I malati rari chiedono vengano presi in considerazione gli emendamenti che prevedono di destinare alla prevenzione e l’assistenza per pazienti affetti da malattie rare, fibrosi cistica ed immunodepressione, le risorse derivanti dall’aumento dell’accisa sui tabacchi da inalazione senza combustione (c.d. “Tabacco Riscaldato”); sul tema anche lo stesso Governo si era espresso in senso positivo attraverso l’approvazione dell’impegno indicato nell’Ordine del Giorno presentato dai Senatori Binetti e De Poli.

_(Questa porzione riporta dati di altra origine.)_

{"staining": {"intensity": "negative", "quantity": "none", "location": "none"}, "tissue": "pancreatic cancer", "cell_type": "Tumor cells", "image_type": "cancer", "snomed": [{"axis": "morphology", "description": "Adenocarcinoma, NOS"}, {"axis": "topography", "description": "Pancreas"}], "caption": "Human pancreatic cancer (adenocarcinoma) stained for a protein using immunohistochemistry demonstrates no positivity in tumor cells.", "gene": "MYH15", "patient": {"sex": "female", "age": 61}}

A che punto siamo? Intanto è stato presentato l’appello a sostegno degli emendamenti presentati da Saccani, Mandelli e Rotondi, firmato anche da oltre 40 associazioni. Il potenziamento delle attività di prevenzione collettiva, assistenziali e di ricerca viene chiesto attraverso un piano straordinario dell’Istituto Superiore di Sanità finalizzato a tutelare le situazioni di fragilità. Un ‘piano’ da 1,2 miliardi di euro nel triennio 2020-2022, che troverebbe copertura economica da una rimodulazione del regime fiscale oggi applicato ai prodotti del tabacco riscaldato. Ad oggi, infatti, rispetto a quelli del tabacco tradizionale (sigarette classiche) godono di uno sconto pari al 75%, pur non essendo riconosciuto dagli enti nazionali e internazionali di sanità alcun minor rischio rispetto alle sigarette tradizionali. Intanto tutto tace.